— start of Entries provided —
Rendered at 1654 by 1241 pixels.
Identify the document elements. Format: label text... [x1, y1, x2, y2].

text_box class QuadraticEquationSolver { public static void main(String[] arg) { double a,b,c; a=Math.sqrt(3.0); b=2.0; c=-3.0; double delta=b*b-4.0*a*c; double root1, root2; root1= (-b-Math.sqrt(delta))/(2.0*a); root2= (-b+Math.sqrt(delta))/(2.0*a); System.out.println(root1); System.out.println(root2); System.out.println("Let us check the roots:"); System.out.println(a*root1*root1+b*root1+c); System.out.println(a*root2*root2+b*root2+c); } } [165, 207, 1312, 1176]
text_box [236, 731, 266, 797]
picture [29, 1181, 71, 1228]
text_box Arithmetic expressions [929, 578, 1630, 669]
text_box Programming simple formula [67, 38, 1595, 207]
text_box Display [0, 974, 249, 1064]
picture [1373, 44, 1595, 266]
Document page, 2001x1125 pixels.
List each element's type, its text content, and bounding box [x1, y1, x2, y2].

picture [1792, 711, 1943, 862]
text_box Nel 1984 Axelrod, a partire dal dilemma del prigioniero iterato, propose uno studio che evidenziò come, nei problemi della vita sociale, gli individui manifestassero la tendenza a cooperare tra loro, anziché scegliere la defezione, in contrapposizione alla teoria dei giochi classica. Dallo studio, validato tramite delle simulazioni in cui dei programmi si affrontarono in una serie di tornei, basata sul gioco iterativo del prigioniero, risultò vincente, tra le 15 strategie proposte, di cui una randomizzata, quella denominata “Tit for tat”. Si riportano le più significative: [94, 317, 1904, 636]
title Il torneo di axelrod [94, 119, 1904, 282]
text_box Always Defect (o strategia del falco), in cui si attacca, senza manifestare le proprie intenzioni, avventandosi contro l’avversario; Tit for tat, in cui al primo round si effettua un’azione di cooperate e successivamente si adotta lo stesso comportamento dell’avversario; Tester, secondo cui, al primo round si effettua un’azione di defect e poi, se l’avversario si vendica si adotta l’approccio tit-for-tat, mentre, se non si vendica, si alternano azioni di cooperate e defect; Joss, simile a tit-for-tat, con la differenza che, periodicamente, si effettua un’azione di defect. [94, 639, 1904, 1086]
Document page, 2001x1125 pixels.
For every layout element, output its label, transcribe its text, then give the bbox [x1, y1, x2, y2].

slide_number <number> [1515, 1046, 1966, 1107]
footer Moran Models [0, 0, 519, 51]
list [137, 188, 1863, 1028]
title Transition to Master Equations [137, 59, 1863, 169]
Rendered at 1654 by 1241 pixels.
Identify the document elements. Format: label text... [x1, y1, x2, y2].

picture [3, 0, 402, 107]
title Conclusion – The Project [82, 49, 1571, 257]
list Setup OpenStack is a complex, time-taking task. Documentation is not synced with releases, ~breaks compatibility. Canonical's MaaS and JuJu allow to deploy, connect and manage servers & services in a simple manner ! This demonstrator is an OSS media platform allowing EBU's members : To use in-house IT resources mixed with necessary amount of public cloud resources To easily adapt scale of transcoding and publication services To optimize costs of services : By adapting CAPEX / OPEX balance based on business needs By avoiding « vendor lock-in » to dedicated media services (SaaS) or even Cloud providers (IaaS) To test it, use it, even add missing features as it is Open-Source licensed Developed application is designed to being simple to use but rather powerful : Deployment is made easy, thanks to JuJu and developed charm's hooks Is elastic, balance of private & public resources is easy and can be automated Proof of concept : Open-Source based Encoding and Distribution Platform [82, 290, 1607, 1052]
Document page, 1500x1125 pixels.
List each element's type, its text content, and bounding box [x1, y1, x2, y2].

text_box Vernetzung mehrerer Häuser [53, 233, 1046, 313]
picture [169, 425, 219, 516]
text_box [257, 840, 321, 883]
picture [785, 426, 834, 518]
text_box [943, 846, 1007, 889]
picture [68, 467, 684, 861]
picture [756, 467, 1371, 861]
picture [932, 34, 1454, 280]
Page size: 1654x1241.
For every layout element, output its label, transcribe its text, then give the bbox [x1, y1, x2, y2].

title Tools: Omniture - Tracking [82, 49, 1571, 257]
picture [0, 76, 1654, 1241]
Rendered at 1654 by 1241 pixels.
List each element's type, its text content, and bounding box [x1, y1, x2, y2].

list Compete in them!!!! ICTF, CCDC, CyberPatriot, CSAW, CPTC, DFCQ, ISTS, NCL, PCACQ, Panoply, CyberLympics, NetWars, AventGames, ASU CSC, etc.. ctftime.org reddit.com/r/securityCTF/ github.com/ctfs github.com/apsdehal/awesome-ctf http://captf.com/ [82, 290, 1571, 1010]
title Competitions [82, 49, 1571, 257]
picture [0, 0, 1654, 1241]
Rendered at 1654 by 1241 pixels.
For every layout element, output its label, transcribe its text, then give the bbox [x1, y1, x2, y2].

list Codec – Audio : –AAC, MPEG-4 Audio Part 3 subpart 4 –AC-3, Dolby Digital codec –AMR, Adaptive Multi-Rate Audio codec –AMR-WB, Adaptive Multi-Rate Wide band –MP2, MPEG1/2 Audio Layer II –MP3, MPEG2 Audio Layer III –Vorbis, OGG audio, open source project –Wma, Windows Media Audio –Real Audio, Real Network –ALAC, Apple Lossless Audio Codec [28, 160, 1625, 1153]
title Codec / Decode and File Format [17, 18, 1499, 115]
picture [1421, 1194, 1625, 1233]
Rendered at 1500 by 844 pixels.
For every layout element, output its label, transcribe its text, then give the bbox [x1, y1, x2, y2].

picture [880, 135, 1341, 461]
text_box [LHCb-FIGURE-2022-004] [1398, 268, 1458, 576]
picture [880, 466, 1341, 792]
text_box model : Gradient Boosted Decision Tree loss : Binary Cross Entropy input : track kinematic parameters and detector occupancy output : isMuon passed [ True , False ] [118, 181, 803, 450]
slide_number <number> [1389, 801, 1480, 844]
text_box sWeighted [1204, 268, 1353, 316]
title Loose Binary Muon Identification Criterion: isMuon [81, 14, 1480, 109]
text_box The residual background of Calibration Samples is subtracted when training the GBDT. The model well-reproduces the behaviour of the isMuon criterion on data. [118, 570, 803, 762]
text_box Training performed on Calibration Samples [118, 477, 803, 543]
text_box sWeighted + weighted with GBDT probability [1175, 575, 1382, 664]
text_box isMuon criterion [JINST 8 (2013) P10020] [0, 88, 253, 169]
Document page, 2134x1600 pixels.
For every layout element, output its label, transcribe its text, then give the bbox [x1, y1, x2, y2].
— end of Entries provided —
● Task objective
Please render the lines above, from the line with "Document page, 2134x1600 pixels." through the end of the records, as a Markdown table with the columns Row and Line, leaving out any blank lines.

● Task output
| Row | Line |
|---|---|
| 1 | Document page, 2134x1600 pixels. |
| 2 | For every layout element, output its label, transcribe its text, then give the bbox [x1, y1, x2, y2]. |